■ **Text segment**:

Winter is coming: How will you continue eating local foods?

Don’t forget about year-round markets!

When you buy produce at a farmers market, you can usually guarantee that it has been picked that very same day. You are also eating in season when fruits and vegetables are at peak freshness, flavor, and nutrition.

There has been an increase in year-round farmers markets in King County over the past decade that provide shoppers with access to local food and new varieties of fruits and vegetables throughout the year. Consumer support and farmer participation makes year-round markets successful in King County and allows markets to continue to change and expand to meet demand.

“Year-round markets give farmers the opportunity to obtain income for 12 months instead of six to nine months in a year,” said Jennifer Antos, Executive Director of the Neighbor Farmers Markets. “This additional income helps farmers invest in their farms and who they hire to ultimately improve their operations.

“Farmers also greatly appreciate customer loyalty and work hard to offer farm products that their customers desire,” she said.

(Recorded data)
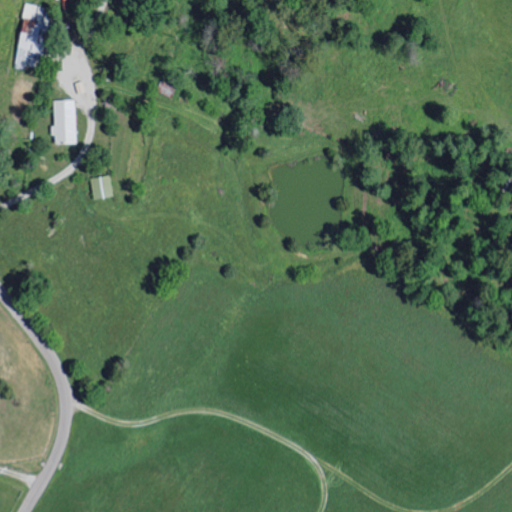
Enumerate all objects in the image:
building: (35, 35)
road: (92, 101)
building: (67, 122)
road: (65, 395)
road: (20, 480)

■ **Problem set**:
[1] Retype the stretch of the farmers market article from "When you buy" through "improve their operations.".
[2] According to the farmers market article, at the peak of what three things are fruits and vegetables when eaten in season?
Work only from the farmers market article and ignore the lines.

■ **Answers per task**:
[1]
When you buy produce at a farmers market, you can usually guarantee that it has been picked that very same day. You are also eating in season when fruits and vegetables are at peak freshness, flavor, and nutrition.

There has been an increase in year-round farmers markets in King County over the past decade that provide shoppers with access to local food and new varieties of fruits and vegetables throughout the year. Consumer support and farmer participation makes year-round markets successful in King County and allows markets to continue to change and expand to meet demand.

“Year-round markets give farmers the opportunity to obtain income for 12 months instead of six to nine months in a year,” said Jennifer Antos, Executive Director of the Neighbor Farmers Markets. “This additional income helps farmers invest in their farms and who they hire to ultimately improve their operations.

[2] Freshness, flavor, and nutrition.